> **RECORDS TO PROCESS**
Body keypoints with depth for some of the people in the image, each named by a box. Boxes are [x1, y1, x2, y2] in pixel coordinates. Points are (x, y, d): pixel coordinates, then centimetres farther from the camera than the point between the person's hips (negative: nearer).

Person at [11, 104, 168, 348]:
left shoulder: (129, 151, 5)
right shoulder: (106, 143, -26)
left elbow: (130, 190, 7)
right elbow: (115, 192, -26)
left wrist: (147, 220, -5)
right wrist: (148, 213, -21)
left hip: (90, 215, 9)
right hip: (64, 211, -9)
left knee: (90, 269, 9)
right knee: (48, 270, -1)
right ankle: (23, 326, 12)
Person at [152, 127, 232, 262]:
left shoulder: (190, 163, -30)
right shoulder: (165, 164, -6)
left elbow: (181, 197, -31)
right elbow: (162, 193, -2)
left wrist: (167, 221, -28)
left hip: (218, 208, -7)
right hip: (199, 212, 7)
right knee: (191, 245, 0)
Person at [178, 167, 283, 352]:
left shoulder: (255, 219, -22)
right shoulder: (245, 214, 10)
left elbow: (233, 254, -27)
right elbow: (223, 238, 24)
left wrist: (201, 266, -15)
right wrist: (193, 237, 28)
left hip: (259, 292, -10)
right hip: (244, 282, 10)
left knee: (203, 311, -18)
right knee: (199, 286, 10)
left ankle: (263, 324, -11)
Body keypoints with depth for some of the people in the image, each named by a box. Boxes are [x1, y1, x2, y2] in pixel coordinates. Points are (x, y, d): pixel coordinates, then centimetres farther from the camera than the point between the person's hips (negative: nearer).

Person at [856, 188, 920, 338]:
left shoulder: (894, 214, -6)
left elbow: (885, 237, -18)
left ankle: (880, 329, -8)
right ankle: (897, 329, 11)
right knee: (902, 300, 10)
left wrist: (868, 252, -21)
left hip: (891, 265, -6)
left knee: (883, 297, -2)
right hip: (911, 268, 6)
...
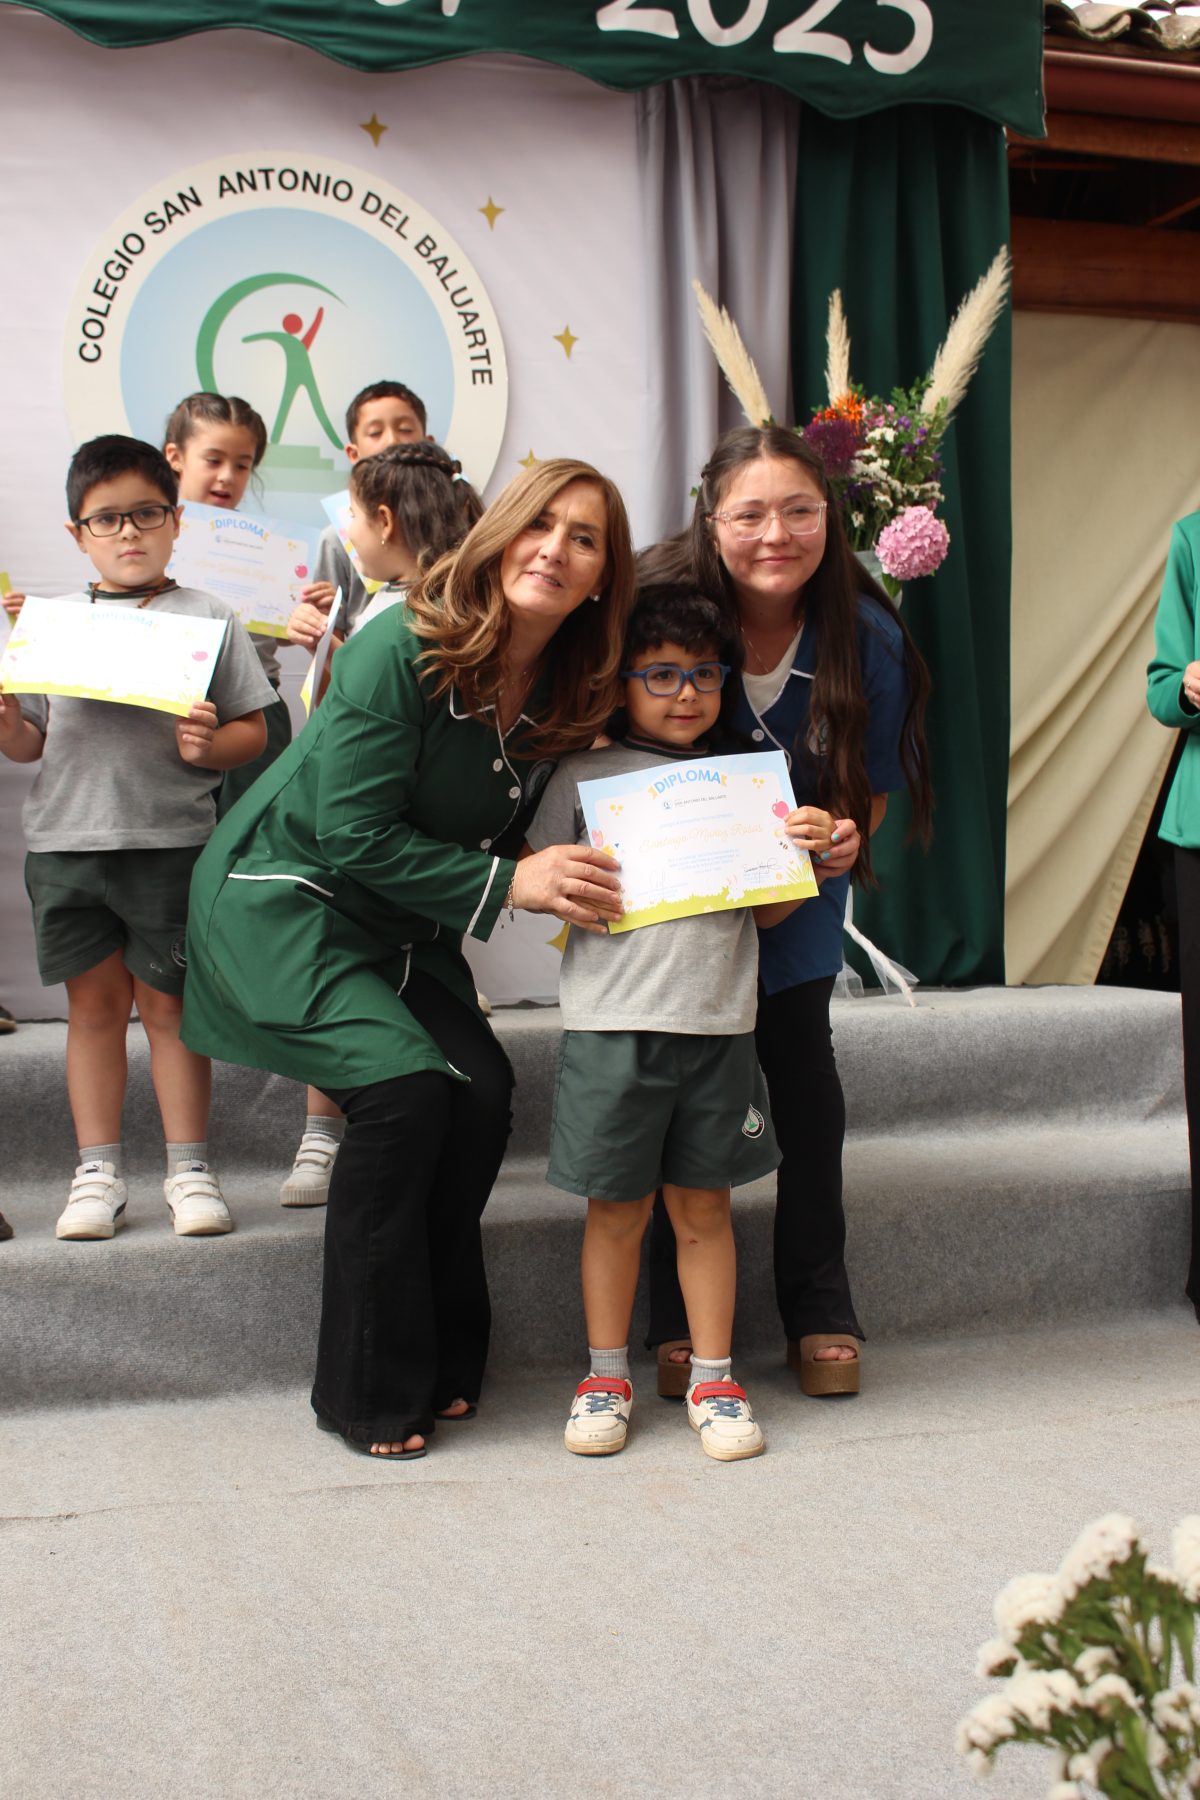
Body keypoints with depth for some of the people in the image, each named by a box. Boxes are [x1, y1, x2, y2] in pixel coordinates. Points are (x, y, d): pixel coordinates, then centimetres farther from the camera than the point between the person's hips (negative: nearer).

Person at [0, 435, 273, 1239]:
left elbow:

> **TASK INSTRUCTIONS**
Show all lines above containing "shoulder".

> **RESPONSE**
left shoulder: (129, 151, 5)
right shoulder: (106, 143, -26)
left shoulder: (190, 163, -30)
right shoulder: (165, 164, -6)
left shoulder: (255, 219, -22)
right shoulder: (245, 214, 10)
left shoulder: (894, 214, -6)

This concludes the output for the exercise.